At the domestic scale in Europe, the 20-20-20 targets were implemented using a variety of policies to meet a variety of country-specific emissions reductions targets [135, 221]. For example, in the United Kingdom, a centre-left government passed the 2008 Climate Change Act, which included a series of sector-specfic policies related to decarbonising the economy [161, 221]. Meanwhile, Austria’s government relied on a combination of “high incentives and subsidies; moderate education and outreach, financial and regulatory instruments, and framework policies; and low public investments, tradeable permits, and voluntary agreements” [221]. Nearly every national government in the EU adopted their own unique policy program to address climate change and, due to the global scale of climate change, those national policies affected city-level policies [147]. Public policy responses at the domestic scale elsewhere in the world varied considerably, too. New Zealand, Canada, the United States of America, South Korea, China, and dozens of other countries have set national greenhouse gas emissions reduction targets [78, 94, 126, 221].

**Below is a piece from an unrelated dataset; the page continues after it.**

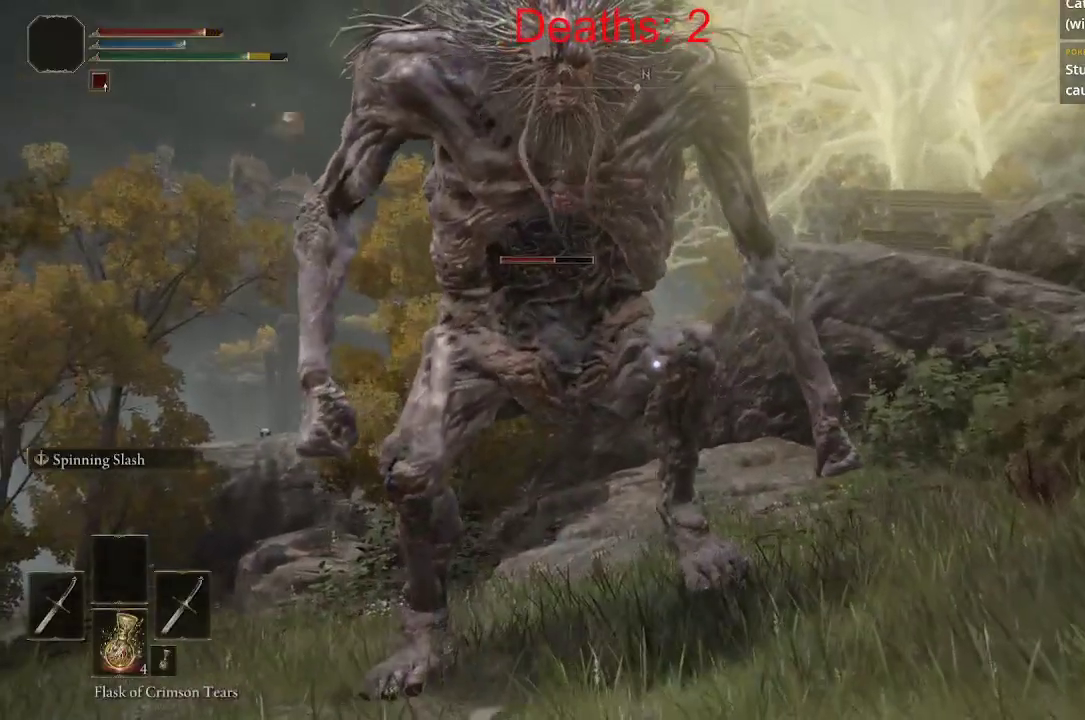
{"dt_ms": 1000, "buttons": ["R2"], "left_stick": "right", "right_stick": "center"}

Reducing CO2emissions is by no means the only issue championed by climate change
policies. Sector-specific policies related to deforestation, water and land management, agriculture, and mining also exist at the domestic and international scales [123, 124, 126]. Many of these policies attempt to help economies and people mitigate or adapt to the ecosystem-level effects of climate change. The Intergovernmental Panel on Climate Change (IPCC) produces a series of detailed, peer-reviewed reports that offer an overview of existing, as well as future, adaptation and mitigation needs and strategies (e.g. [123, 124, 126]). For example, in their recent report on Africa, they explain that “legislative and policy frameworks for adaptation [in Africa] remain fragmented, adaptation policy approaches seldom take into account realities in the political and institutional spheres, and national policies are often at
92 Environmental Public Policies and HCI
odds with autonomous local adaptation strategies, which can act as a barrier to adaptation, especially where cultural, traditional, and context-specific factors are ignored” [123].
Climate change policy informing HCI
Climate change policies have become widespread and almost certainly should inform HCI research in some capacity of another, if they haven’t already. Every region, country, city, and scale that HCI research is conducted in will be influenced by some form of climate change policy. Although no documentation explicitly states that climate change policy has directly influenced the HCI community, the emergence of the sustainable HCI community runs in tandem with the growth in climate change policy adoption worldwide. Some HCI research projects focused on behaviour change technologies, energy and data demand, and sustainable social practices also appear to align with climate change policy goals (e.g. [29, 71, 101, 140, 201, 203]). However, no clear evidence suggests that work undertaken by HCI researchers and practitioners is a direct response to any governmental or intergovernmental climate change policies, projects, targets or goals.
HCI informing climate change policy
Again, there is no evidence to suggest that the HCI community has attempted to influence—or has successfully influenced—climate change policies. However, the HCI community has produced a considerable body of work exploring how social practices and digital technologies affect energy consumption in the home and workplace, as well as through distributed digital service design [14, 99, 101, 204]. The HCI community has also learned many lessons from persuasive technology projects [29, 71, 140, 201, 203]. These findings appear to have gone largely unnoticed by environmental public policymakers, whose efforts remain focused on behavioural change technologies [230], especially related to energy consumption (e.g. [47]). This focus opens a series of opportunities for the HCI community to share their expertise with policymakers, and possibly influence climate change policies. Moreover, the HCI community could engage with the design and development of spatial planning software packages, which help policymakers think about and design climate change adaptation and mitigation projects [147].